▶ ESTRATTO SCELTO:

_ _ _ _ _ _ _

L’Ansa scrive che Binda sarebbe colui che il 9 gennaio dell’87, giorno dei funerali della ragazza, avrebbe inviato una lettera anonima a casa della famiglia Macchi intitolata ‘In morte di un’amica‘ che conteneva riferimenti impliciti e inquietanti all’uccisione della giovane.
Binda, laureato in Filosofia e descritto come “colto”, senza occupazione fissa (prima di essere arrestato viveva con la madre pensionata a Brebbia, nel Varesotto), e con un passato di droga negli anni ’90, sarebbe salito sull’auto della giovane il 5 gennaio 1987 nel parcheggio dell’ospedale di Cittiglio (Varese), dove Macchi si era recata per andare a trovare un’amica. L’auto con a bordo i due, sempre stando all’ imputazione, si sarebbe mossa fino a raggiungere una zona boschiva non distante e là Binda, secondo l’accusa, avrebbe prima violentato la ragazza e poi l’avrebbe punita uccidendola, perché nella sua ottica aveva “violato” il suo “credo religioso” ‘concedendosi’.
Non è chiaro, nell’ambito delle indagini basate su una serie di indizi, se l’uomo abbia costretto la ragazza a salire in auto con lui nel parcheggio e ad appartarsi vicino al bosco. L’avrebbe, poi, colpita, dopo la violenza, con numerose coltellate prima in macchina e poi mentre cercava di fuggire all’esterno. I colpi, in particolare, sarebbero stati inferti “alla schiena” e anche ad una gamba mentre stava cercando di scappare. Lidia Macchi sarebbe morta per le ferite e per “asfissia” e dopo una lunga “agonia” in una “notte di gelo”. Quest’ultimo passaggio del capo di imputazione, formulato dal sostituto pg di Milano Carmen Manfredda, riprende alcune parole scritte nella misteriosa ed inquietante lettera anonima che arrivò il giorno dei funerali alla famiglia Macchi. Lettera che, secondo le nuove indagini, sarebbe stata scritta proprio da Binda.

_ _ _ _ _ _ _

▶ Voci di dati raccolte:

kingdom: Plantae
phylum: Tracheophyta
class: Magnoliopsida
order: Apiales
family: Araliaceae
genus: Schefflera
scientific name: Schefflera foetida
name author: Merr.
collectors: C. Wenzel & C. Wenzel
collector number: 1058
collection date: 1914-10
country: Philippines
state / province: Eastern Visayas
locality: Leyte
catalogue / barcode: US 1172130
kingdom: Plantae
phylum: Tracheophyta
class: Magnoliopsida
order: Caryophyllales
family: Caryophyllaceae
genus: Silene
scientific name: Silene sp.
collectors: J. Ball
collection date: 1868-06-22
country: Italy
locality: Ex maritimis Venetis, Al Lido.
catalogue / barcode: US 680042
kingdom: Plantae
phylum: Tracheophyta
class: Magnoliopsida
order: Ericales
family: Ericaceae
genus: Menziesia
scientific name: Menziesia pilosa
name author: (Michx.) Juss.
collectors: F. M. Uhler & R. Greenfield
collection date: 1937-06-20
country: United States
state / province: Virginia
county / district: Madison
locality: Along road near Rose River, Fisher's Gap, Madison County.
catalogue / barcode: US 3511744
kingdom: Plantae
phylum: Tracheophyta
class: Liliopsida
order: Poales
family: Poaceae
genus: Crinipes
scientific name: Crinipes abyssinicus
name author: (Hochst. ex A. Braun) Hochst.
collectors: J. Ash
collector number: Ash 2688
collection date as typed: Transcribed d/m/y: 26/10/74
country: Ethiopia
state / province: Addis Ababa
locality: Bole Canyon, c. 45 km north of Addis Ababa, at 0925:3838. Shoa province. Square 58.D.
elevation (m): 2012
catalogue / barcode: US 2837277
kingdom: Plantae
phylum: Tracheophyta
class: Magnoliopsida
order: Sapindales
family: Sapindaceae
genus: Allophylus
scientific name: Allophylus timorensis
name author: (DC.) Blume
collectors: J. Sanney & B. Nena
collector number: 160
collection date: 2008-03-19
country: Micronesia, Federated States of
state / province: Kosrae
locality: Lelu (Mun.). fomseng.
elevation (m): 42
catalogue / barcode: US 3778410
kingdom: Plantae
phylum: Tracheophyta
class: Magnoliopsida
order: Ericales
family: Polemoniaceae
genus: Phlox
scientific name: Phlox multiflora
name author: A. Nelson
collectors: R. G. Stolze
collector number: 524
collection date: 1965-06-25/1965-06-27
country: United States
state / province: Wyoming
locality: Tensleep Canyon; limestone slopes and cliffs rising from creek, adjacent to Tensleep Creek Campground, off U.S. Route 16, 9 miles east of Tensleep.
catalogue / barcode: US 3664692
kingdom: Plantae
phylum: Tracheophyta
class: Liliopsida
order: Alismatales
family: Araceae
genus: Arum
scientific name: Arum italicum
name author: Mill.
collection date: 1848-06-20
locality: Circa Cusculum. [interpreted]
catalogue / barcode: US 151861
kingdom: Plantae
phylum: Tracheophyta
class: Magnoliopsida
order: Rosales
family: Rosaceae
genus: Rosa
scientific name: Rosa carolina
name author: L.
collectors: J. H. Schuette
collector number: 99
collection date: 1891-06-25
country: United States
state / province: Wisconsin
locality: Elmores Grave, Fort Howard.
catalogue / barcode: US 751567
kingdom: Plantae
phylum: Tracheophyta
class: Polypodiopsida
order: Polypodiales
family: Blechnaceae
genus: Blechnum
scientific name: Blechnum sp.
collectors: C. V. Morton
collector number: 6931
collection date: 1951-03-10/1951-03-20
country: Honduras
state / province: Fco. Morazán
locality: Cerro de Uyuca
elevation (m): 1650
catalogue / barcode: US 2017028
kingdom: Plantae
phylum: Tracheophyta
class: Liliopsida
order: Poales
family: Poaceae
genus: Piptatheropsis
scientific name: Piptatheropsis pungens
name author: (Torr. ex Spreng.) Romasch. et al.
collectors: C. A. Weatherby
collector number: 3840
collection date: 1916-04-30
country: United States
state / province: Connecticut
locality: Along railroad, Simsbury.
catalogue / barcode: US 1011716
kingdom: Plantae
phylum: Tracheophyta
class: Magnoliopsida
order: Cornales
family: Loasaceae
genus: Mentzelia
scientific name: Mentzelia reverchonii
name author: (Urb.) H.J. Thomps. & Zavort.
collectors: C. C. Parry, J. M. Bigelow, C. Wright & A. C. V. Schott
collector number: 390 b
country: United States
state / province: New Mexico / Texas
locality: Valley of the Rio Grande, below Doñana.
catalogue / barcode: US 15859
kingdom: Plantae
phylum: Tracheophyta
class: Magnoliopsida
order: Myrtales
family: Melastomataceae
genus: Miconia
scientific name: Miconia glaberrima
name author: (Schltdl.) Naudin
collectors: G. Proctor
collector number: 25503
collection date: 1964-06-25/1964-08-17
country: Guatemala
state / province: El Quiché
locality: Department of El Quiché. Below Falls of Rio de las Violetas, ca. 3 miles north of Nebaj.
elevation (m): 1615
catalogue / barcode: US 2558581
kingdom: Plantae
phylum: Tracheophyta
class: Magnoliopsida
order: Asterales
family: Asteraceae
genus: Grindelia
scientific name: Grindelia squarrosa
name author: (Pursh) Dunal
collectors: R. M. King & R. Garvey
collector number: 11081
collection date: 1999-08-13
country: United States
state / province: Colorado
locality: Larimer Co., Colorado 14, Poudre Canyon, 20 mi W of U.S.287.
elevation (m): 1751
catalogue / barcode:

_ _ _ _ _ _ _

▶ ATTIVITÀ DA SVOLGERE 1: Puoi duplicare parola per parola il passo dell'estratto sul caso Macchi compreso tra "L’Ansa scrive che" e "all’uccisione della giovane.", entrambi inclusi?
▶ ATTIVITÀ DA SVOLGERE 2: Quali sono tutte le parole ed espressioni che nell'estratto sul caso Macchi compaiono tra virgolette doppie (“ ”)?
▶ ATTIVITÀ DA SVOLGERE 3: Come si traduce in inglese questa frase dell'estratto sul caso Macchi: "I colpi, in particolare, sarebbero stati inferti “alla schiena” e anche ad una gamba mentre stava cercando di scappare."?
I record sono materiale a sé, distinto dall'estratto.

▶ SOLUZIONE ESERCIZIO 1:
L’Ansa scrive che Binda sarebbe colui che il 9 gennaio dell’87, giorno dei funerali della ragazza, avrebbe inviato una lettera anonima a casa della famiglia Macchi intitolata ‘In morte di un’amica‘ che conteneva riferimenti impliciti e inquietanti all’uccisione della giovane.

▶ SOLUZIONE ESERCIZIO 2:
“colto”
“violato”
“credo religioso”
“alla schiena”
“asfissia”
“agonia”
“notte di gelo”

▶ SOLUZIONE ESERCIZIO 3: The blows, in particular, were allegedly inflicted "to the back" and also to one leg while she was trying to escape.